Yes, La Mancha is a region located in the Iberian Peninsula. But this doesn’t mean that all that’s Iberian is Manchego too.
I’m saying this as it has come to my attention that many American shoppers, confused about their “Manchego” appearance, are buying Iberian cheeses in the belief that they buy genuine Manchego.
What’s even worse: They’re paying the prize of the authentic gem but bringing a mere lookalike home!
“Queso Ibérico” or “Iberian Cheese” is a Spanish cheese made from a mixture of cow’s, sheep’s, and goat’s milk. The ratio of blend used in the making is constantly altered according to seasonal availability. Also, the aging time for this lookalike varies a lot depending on the maker.
If you’ve been following my posts, you would know about the high standards all genuine Manchegos meet. As the regulating council oversees every single aspect of the cheese making process – from the Manchega sheep’s diet to the final aging of each cheese – top quality consistency is achieved in every single Manchego.
Hard work, yes, but a supreme taste no other cheese can match pays off.
The name “Manchego cheese” refers to the cheese made in the La Mancha region of Spain using milk from Manchega ewes and aged for at least sixty days. Manchego cheese is made from pasteurized milk, or unpasteurized milk if the cheese is hand-made, from ewes raised by registered Denomination of Origin farms.
Manchego cheese is the product of a harsh, extreme climate that favours the growth of very tough plants, the diet for a curious ancestral race of sheep, the manchega, that is raised under very strict standards of breeding and health. The result is a cheese unlike any other.
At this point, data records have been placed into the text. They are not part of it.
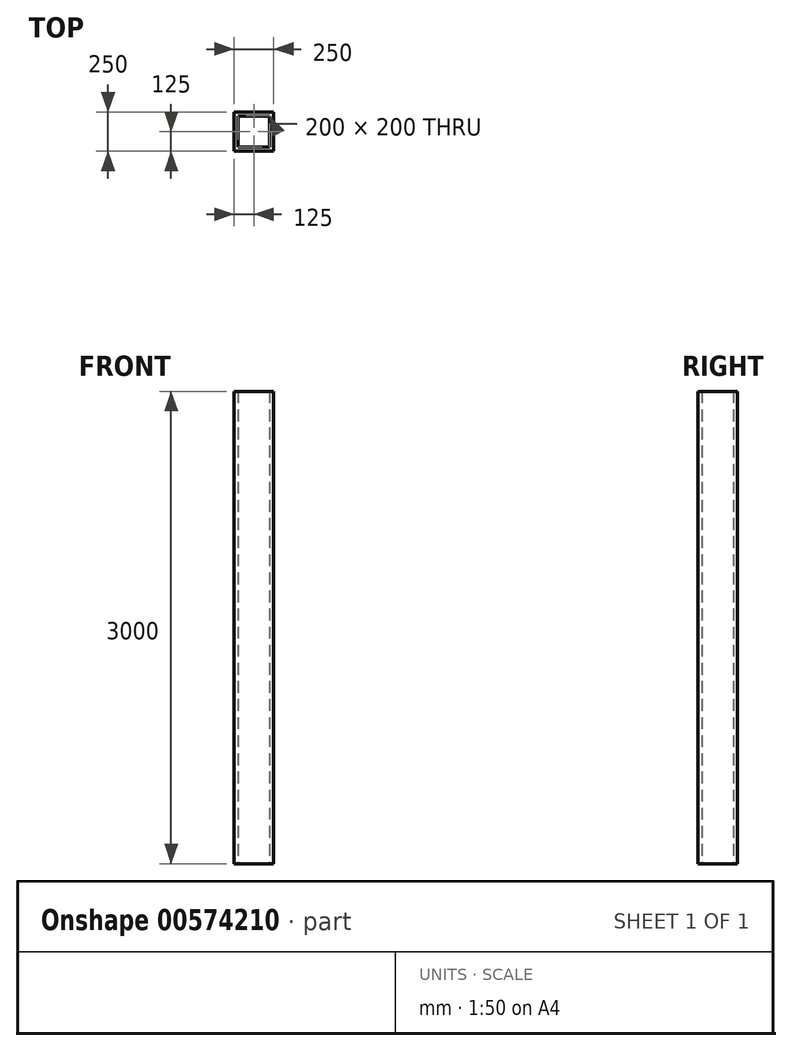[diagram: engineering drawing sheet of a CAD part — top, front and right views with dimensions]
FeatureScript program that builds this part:
annotation { "Feature Type Name" : "Feature", "Feature Type Description" : "" }
export const myFeature = defineFeature(function(context is Context, id is Id, definition is map)
    precondition{}
    {
        {
            var Q0;
            Q0=qCreatedBy(makeId("Top.planeOp"),FACE);
            var sketch = newSketch(context, id + "F0", { "sketchPlane" : qUnion([Q0])});
            skLineSegment(sketch, "E0.bottom", {"start": v(0, 0) * mm, "end": v(250, 0) * mm});
            skLineSegment(sketch, "E0.top", {"start": v(0, 250) * mm, "end": v(250, 250) * mm});
            skLineSegment(sketch, "E0.left", {"start": v(0, 0) * mm, "end": v(0, 250) * mm});
            skLineSegment(sketch, "E0.right", {"start": v(250, 0) * mm, "end": v(250, 250) * mm});
            skLineSegment(sketch, "E1.0", {"start": v(225, 25) * mm, "end": v(225, 225) * mm});
            skLineSegment(sketch, "E1.1", {"start": v(25, 25) * mm, "end": v(225, 25) * mm});
            skLineSegment(sketch, "E1.2", {"start": v(25, 25) * mm, "end": v(25, 225) * mm});
            skLineSegment(sketch, "E1.3", {"start": v(25, 225) * mm, "end": v(225, 225) * mm});
            skSolve(sketch);
        }
        {
            var Q0;
            Q0=makeQuery(id+"F0.imprint","IMPRINT",FACE,{"disambiguationData":[TD([[makeQuery(id+"F0.imprint","IMPRINT",EDGE,{"derivedFrom":sQuery(id+"F0.wireOp",EDGE,"E0.bottom")}),1.0]])]});
            extrude(context, id + "F1", {"entities" : qUnion([Q0]), "depth" : 3000 * mm, "offsetDistance" : 25 * mm});
        }
    });
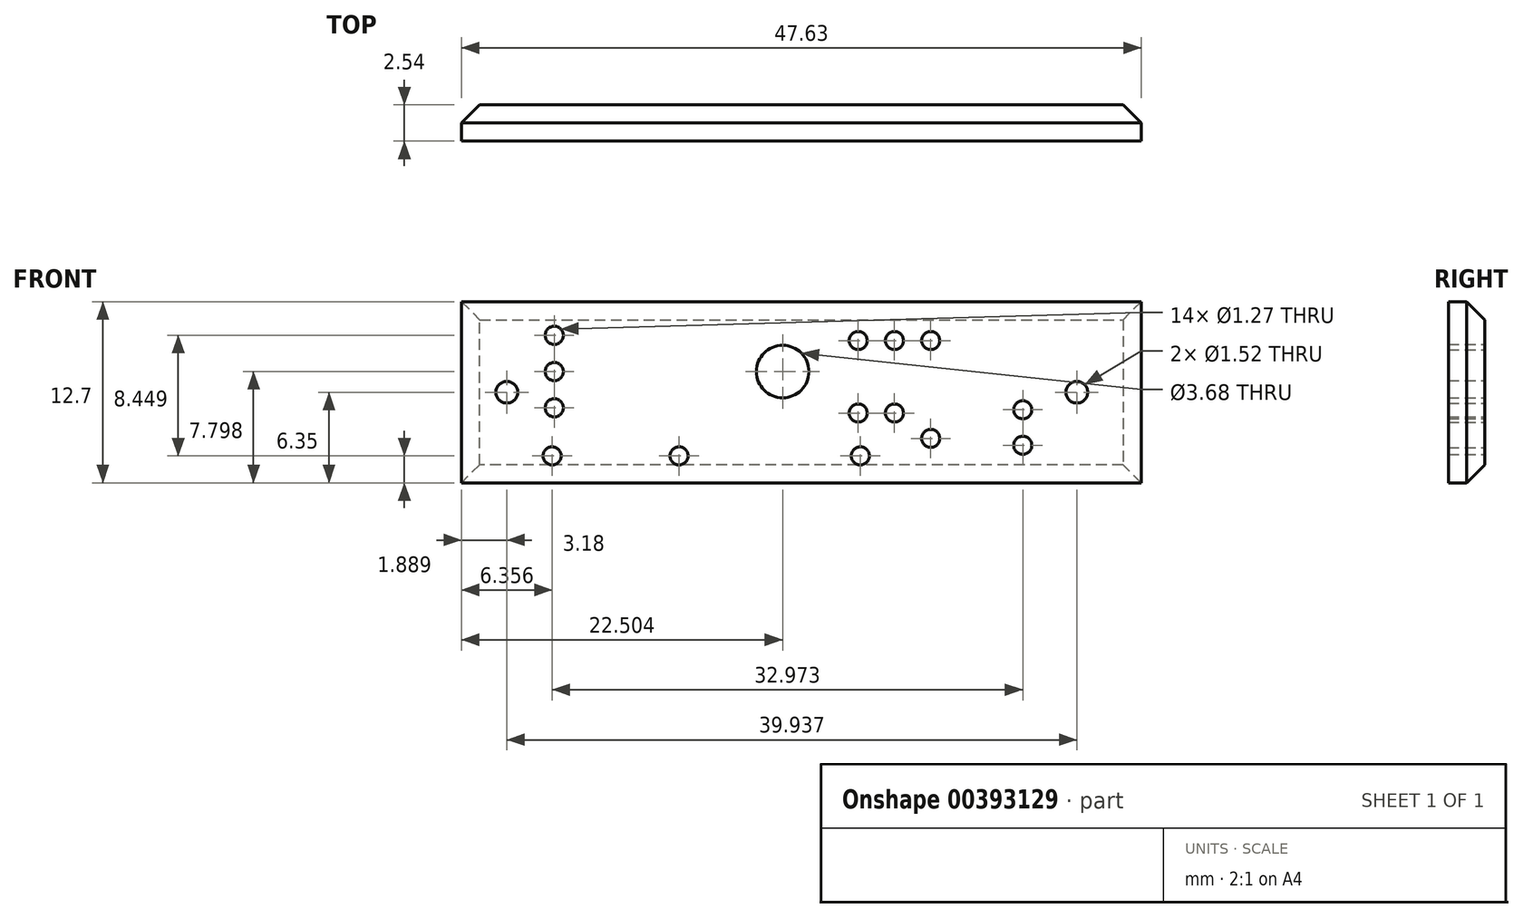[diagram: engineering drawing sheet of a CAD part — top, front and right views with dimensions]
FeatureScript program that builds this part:
annotation { "Feature Type Name" : "Feature", "Feature Type Description" : "" }
export const myFeature = defineFeature(function(context is Context, id is Id, definition is map)
    precondition{}
    {
        {
            var Q0;
            Q0=qCreatedBy(makeId("Front.planeOp"),FACE);
            var sketch = newSketch(context, id + "F0", { "sketchPlane" : qUnion([Q0])});
            skLineSegment(sketch, "E0", {"start": v(0, 12.7) * mm, "end": v(44.45, 12.7) * mm});
            skLineSegment(sketch, "E1", {"start": v(44.45, 12.7) * mm, "end": v(44.45, 0) * mm});
            skLineSegment(sketch, "E2", {"start": v(44.45, 0) * mm, "end": v(0, 0) * mm});
            skCircle(sketch, "E3", {"center": v(3.32, 10.34) * mm, "radius": 0.64 * mm});
            skLineSegment(sketch, "E4", {"start": v(3.32, 10.34) * mm, "end": v(3.32, 7.8) * mm});
            skLineSegment(sketch, "E5", {"start": v(3.32, 7.8) * mm, "end": v(3.32, 5.26) * mm});
            skCircle(sketch, "E6", {"center": v(3.32, 7.8) * mm, "radius": 0.64 * mm});
            skCircle(sketch, "E7", {"center": v(3.32, 5.26) * mm, "radius": 0.64 * mm});
            skLineSegment(sketch, "E8", {"start": v(3.32, 7.8) * mm, "end": v(19.32, 7.8) * mm});
            skCircle(sketch, "E9", {"center": v(19.32, 7.8) * mm, "radius": 1.84 * mm});
            skLineSegment(sketch, "E10", {"start": v(3.18, 1.89) * mm, "end": v(12.07, 1.89) * mm});
            skLineSegment(sketch, "E11", {"start": v(12.07, 1.89) * mm, "end": v(24.77, 1.89) * mm});
            skCircle(sketch, "E12", {"center": v(3.18, 1.89) * mm, "radius": 0.64 * mm});
            skCircle(sketch, "E13", {"center": v(12.07, 1.89) * mm, "radius": 0.64 * mm});
            skCircle(sketch, "E14", {"center": v(24.77, 1.89) * mm, "radius": 0.64 * mm});
            skLineSegment(sketch, "E15", {"start": v(24.62, 9.97) * mm, "end": v(24.62, 4.89) * mm});
            skLineSegment(sketch, "E16", {"start": v(24.62, 4.89) * mm, "end": v(27.16, 4.89) * mm});
            skLineSegment(sketch, "E17", {"start": v(27.16, 4.89) * mm, "end": v(27.16, 9.97) * mm});
            skLineSegment(sketch, "E18", {"start": v(27.16, 9.97) * mm, "end": v(29.7, 9.97) * mm});
            skLineSegment(sketch, "E19", {"start": v(29.7, 9.97) * mm, "end": v(29.7, 3.11) * mm});
            skCircle(sketch, "E20", {"center": v(29.7, 3.11) * mm, "radius": 0.64 * mm});
            skCircle(sketch, "E21", {"center": v(29.7, 9.97) * mm, "radius": 0.64 * mm});
            skCircle(sketch, "E22", {"center": v(27.16, 9.97) * mm, "radius": 0.64 * mm});
            skCircle(sketch, "E23", {"center": v(24.62, 9.97) * mm, "radius": 0.64 * mm});
            skCircle(sketch, "E24", {"center": v(24.62, 4.89) * mm, "radius": 0.64 * mm});
            skCircle(sketch, "E25", {"center": v(27.16, 4.89) * mm, "radius": 0.64 * mm});
            skCircle(sketch, "E26", {"center": v(39.94, 6.35) * mm, "radius": 0.76 * mm});
            skPoint(sketch, "E26.centerSnap0", {"position": v(0, 6.35) * mm});
            skCircle(sketch, "E27", {"center": v(0, 6.35) * mm, "radius": 0.76 * mm});
            skLineSegment(sketch, "E28", {"start": v(0, 12.7) * mm, "end": v(-3.18, 12.7) * mm});
            skLineSegment(sketch, "E29", {"start": v(-3.18, 12.7) * mm, "end": v(-3.18, 0) * mm});
            skLineSegment(sketch, "E30", {"start": v(-3.18, 0) * mm, "end": v(0, 0) * mm});
            skLineSegment(sketch, "E31", {"start": v(36.15, 2.63) * mm, "end": v(36.15, 5.12) * mm});
            skCircle(sketch, "E32", {"center": v(36.15, 2.63) * mm, "radius": 0.64 * mm});
            skCircle(sketch, "E33", {"center": v(36.15, 5.12) * mm, "radius": 0.64 * mm});
            skSolve(sketch);
        }
        {
            var Q0;
            Q0=makeQuery(id+"F0.imprint","IMPRINT",FACE,{"disambiguationData":[TD([[makeQuery(id+"F0.imprint","IMPRINT",EDGE,{"derivedFrom":sQuery(id+"F0.wireOp",EDGE,"E0")}),-1.0]])]});
            extrude(context, id + "F1", {"entities" : qUnion([Q0]), "depth" : 2.54 * mm});
        }
        {
            var Q0;
            Q0=makeQuery(id+"F1.opExtrude","CAP_EDGE",EDGE,{"disambiguationData":[OSD([sQuery(id+"F0.wireOp",EDGE,"E1")])],"isStart":true});
            var Q1;
            Q1=makeQuery(id+"F1.opExtrude","CAP_EDGE",EDGE,{"disambiguationData":[OSD([sQuery(id+"F0.wireOp",EDGE,"E0"),sQuery(id+"F0.wireOp",EDGE,"E28")])],"isStart":true});
            var Q2;
            Q2=makeQuery(id+"F1.opExtrude","CAP_EDGE",EDGE,{"disambiguationData":[OSD([sQuery(id+"F0.wireOp",EDGE,"E2"),sQuery(id+"F0.wireOp",EDGE,"E30")])],"isStart":true});
            var Q3;
            Q3=makeQuery(id+"F1.opExtrude","CAP_EDGE",EDGE,{"disambiguationData":[OSD([sQuery(id+"F0.wireOp",EDGE,"E29")])],"isStart":true});
            chamfer(context, id + "F2", {"entities" : qUnion([Q0, Q1, Q2, Q3]), "width" : 1.27 * mm, "tangentPropagation" : true});
        }
    });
Although there are records of people trying to make manchego cheese elsewhere both inside and outside Spain, nobody has ever successfully imitated so many time-worn factors at the same time beyond the borders of La Mancha.
To distinguish real Manchego cheese from imitations on the market, you should look at its identification.
A numbered and serialised “counter label” should figure on top of the cheese’s commercial label, with the Denomination of Origin logo.
On the opposite side of the commercial label is the aforementioned casein tab that can be considered as Manchego Cheese’s ID number.
Finally, it is compulsory for the “queso manchego” to appear in a visible place on all the commercial labels of Manchego cheese. In addition, if it has been made with raw milk, it should also indicate “artesano” (farmhouse).
Allegorical graphic elements of La Mancha can often be seen on commercial labels, such as Don Quixote, Sancho Panza, pictures of windmills, etc., that can lead the consumer to think that it is Manchego cheese when it is not. This fact, together with the incorrect identification of cheese in the sales points, with the use of priceholder and offer signs that incorrectly use the term Manchego, with expressions such as: “Manchego type”, “made in La Mancha”, “soft Manchego”,… which contribute to confusing the consumers even more and are a fraud.
To complete the controls carried out on the protected cheese, the Regulating Council’s inspectors visit the commercial establishments to check that the Manchego cheese on sale complies with the requirements in its Specifications.
Manchego cheese is a very prestigious product, obtained throughout the centuries, closely linked to the territory it comes from, and the tasting of which goes beyond merely satisfying human nutritional needs to become a delight.